## [Page extract]
-----

Financial planning is a relatively recent phenomenon in Hong Kong. Before 1997, when everything from the inflation rate to economic growth was sky-high, long-term planning for personal financial goals seldom crossed people's minds. Then, after 2000, the ability to invest dwindled due to both the property market collapse and plummeting interest rates. That is why HKSAR residents began to recognise the importance of financial management which, as with personal goals such as marriage, children's education and retirement, can be planned.
While banks, insurance companies and investment houses tend to promote their own brands, financial institutions that co-operate with different service providers can pick appropriate items from different menus to design a balanced selection for their clients. As a result, financial planning is coming into its own. "The competitive edge is [its] independent position," emphasises Alan Tsang, director and chief executive officer of AMTD Financial Planning Ltd.
Although financial institutions are all expanding in today's market, Mr Tsang does not anticipate very keen competition because "the market has high potential and much room for development." Instead, the industry should work together to strengthen basic concepts and, he says, "to ensure the clients see the importance of financial planning and understand what services we are providing - and how we are going to help".

-----

## [Prompt 1]
In the text on financial planning in Hong Kong, what two developments after 2000 reduced people's ability to invest?
## [Prompt 2]
Resume the text on financial planning in Hong Kong, starting after its final sentence.

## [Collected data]
-----

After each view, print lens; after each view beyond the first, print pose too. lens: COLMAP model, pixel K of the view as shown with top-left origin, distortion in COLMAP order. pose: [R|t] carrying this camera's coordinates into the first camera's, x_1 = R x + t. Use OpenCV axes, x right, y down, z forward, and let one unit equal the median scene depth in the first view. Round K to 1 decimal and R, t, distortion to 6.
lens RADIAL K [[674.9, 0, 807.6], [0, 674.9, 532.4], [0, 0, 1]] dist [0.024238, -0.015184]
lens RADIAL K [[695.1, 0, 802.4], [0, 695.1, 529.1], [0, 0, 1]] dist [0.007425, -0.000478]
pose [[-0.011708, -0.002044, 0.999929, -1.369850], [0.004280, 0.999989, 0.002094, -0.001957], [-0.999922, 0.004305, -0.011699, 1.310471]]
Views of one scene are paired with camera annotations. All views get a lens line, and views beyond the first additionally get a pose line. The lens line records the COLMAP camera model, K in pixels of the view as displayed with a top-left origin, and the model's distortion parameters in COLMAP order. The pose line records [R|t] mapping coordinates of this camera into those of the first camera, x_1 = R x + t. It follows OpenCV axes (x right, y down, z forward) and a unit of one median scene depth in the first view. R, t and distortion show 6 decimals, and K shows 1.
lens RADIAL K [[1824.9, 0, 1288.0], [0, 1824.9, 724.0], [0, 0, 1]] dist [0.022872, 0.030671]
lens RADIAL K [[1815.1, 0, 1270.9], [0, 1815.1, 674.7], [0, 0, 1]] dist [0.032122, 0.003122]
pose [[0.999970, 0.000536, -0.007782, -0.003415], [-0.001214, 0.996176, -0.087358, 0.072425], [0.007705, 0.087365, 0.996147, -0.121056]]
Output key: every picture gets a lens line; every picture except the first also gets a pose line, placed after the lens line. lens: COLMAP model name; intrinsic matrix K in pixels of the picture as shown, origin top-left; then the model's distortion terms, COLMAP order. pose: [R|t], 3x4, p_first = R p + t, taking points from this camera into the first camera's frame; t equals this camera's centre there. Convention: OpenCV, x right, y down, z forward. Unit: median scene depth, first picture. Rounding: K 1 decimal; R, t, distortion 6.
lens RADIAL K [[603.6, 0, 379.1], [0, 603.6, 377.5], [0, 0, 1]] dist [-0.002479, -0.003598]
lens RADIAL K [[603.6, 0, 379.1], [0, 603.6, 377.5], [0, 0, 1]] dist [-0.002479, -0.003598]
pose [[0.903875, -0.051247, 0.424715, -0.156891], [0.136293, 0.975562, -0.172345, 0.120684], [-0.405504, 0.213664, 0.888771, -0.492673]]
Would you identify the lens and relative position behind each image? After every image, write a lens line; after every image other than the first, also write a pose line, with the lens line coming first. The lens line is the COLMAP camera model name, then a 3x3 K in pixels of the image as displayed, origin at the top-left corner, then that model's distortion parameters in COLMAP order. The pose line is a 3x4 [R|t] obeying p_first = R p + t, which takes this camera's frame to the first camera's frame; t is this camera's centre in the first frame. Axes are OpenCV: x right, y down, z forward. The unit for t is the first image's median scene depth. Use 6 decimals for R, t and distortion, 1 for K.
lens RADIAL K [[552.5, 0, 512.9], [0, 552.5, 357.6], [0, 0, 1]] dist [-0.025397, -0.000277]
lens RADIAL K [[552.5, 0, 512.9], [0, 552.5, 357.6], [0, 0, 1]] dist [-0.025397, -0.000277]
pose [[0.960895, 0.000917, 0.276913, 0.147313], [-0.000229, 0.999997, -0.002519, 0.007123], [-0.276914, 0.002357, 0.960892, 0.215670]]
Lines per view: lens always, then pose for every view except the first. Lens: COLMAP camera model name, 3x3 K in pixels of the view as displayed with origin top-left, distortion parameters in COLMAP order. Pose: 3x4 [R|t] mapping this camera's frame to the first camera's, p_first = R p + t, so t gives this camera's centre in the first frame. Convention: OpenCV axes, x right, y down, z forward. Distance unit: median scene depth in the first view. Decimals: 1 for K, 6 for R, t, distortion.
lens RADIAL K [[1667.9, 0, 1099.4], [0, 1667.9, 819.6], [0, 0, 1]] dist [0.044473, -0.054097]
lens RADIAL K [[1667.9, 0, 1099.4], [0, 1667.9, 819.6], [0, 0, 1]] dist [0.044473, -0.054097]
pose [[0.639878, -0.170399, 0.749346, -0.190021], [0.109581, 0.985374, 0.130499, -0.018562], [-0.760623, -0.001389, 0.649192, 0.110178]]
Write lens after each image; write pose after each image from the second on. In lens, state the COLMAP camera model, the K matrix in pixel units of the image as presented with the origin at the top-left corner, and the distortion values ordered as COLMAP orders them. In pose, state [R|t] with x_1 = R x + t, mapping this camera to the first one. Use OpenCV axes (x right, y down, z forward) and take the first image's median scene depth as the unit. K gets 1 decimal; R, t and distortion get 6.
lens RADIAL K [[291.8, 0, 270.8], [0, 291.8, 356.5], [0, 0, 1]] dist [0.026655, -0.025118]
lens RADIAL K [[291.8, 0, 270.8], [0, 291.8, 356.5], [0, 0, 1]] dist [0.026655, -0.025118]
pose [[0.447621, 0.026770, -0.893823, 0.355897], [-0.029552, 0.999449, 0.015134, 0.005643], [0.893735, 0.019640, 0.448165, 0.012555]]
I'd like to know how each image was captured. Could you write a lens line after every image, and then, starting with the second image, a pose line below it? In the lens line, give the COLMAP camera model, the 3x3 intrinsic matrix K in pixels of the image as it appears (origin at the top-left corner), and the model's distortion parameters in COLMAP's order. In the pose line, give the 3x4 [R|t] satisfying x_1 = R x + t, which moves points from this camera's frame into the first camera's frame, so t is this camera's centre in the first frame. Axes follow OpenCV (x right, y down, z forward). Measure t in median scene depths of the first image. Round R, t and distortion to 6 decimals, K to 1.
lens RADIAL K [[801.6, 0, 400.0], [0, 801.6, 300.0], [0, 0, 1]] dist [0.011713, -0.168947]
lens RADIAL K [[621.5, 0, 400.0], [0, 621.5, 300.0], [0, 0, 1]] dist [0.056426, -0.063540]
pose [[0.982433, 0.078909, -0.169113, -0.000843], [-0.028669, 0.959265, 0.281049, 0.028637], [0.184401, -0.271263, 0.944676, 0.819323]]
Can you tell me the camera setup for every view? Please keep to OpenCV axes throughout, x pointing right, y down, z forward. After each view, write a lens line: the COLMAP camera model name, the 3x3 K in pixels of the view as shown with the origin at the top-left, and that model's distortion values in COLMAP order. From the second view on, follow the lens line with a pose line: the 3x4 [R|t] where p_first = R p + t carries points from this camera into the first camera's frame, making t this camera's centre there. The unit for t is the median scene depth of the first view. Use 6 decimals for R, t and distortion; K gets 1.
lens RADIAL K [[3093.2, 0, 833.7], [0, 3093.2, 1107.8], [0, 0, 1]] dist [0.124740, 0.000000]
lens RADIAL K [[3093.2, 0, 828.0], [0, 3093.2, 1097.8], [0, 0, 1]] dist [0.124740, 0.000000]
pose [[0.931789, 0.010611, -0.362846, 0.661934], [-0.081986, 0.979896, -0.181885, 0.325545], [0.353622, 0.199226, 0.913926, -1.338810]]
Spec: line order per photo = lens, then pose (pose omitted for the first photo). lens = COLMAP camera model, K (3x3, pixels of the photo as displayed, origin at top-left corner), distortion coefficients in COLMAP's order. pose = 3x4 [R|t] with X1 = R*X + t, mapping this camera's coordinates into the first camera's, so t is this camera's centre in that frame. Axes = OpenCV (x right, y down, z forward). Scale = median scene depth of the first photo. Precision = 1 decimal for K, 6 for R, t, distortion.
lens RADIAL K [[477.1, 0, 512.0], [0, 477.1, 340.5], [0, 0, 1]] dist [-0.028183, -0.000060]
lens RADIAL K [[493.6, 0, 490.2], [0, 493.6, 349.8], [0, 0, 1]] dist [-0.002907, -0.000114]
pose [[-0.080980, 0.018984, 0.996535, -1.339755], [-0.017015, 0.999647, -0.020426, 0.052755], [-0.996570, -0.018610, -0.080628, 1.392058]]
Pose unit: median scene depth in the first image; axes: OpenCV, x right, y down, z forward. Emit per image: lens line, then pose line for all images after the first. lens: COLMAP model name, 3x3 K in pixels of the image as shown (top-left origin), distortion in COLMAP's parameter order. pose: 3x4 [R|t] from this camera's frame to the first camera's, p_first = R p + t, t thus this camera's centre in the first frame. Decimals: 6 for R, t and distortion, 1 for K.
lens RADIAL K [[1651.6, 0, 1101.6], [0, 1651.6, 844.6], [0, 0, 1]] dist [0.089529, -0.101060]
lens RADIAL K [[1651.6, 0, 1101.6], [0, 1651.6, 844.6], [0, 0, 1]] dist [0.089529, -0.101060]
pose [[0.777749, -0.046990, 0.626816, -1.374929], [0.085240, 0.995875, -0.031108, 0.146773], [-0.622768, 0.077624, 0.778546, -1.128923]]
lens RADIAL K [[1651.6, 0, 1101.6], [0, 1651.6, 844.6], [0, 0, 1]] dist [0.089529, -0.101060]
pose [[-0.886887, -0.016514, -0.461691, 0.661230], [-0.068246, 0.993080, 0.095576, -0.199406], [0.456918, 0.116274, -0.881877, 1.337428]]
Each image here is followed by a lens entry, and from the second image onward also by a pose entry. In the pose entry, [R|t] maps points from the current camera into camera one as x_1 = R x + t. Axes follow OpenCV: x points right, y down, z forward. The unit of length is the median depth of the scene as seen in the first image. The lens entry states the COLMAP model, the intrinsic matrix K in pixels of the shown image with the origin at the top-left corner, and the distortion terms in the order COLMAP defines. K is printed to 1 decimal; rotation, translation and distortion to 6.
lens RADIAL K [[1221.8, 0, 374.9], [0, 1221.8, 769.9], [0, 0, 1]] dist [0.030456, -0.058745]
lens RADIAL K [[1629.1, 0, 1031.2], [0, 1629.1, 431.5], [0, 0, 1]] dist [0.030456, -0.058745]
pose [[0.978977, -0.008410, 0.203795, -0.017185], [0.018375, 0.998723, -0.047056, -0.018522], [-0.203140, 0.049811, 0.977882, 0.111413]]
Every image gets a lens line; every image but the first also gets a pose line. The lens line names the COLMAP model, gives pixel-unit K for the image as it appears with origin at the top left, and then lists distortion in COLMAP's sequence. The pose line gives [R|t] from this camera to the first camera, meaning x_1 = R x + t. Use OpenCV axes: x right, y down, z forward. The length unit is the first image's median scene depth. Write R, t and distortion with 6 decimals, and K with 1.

-----

## [Written answer 1]
The property market collapse and plummeting interest rates.

## [Written answer 2]
Essentially, the process is built on mutual trust. At AMTD, financial planners first collect information from clients through telephone conversations or personal interviews. Data collection also helps clients understand the process and learn about the company's background. Such information is processed and each proposal screened by the management before being presented to clients. "It is important to take care of clients' concerns [and] their long-term goals. We always remind our financial planners to be patient," Mr Tsang notes.
In addition, financial planners should prioritise problems and needs instead of suggesting all the solutions "in one go". Mr Tsang explains that clients' confidence is first strengthened by creating a short-term goal which is relatively easy to achieve. For example, in a case where a client suffers from negative assets, priority should be given to short- or long-term target savings plans.
High potential and much room for development
Although the financial planning boom clearly points to a considerable number of job openings, job-seekers should beware. Financial institutions are not interested in hiring people who merely possess the know-how to sell products. Rather, financial planning is like a thorough medical examination: it aims to investigate the client's needs completely before proposing solutions.
In particular, professional financial planning requires extensive product knowledge and experience. The right candidates are therefore hard to find, according to Mr Tsang. Candidates already in the industry may be familiar with selling products in certain areas like savings, insurance or investment funds, but do not often have experience in providing one-stop services.
Therefore, training is important, as financial planners handle several hundred products from different brands. In AMTD, training in product knowledge, sales and communication skills, customer service, compliance and codes of ethics is available on a monthly basis. In addition, financial planners also need training to fulfill their continued professional development requirements and obtain license renewal from the appropriate authorities.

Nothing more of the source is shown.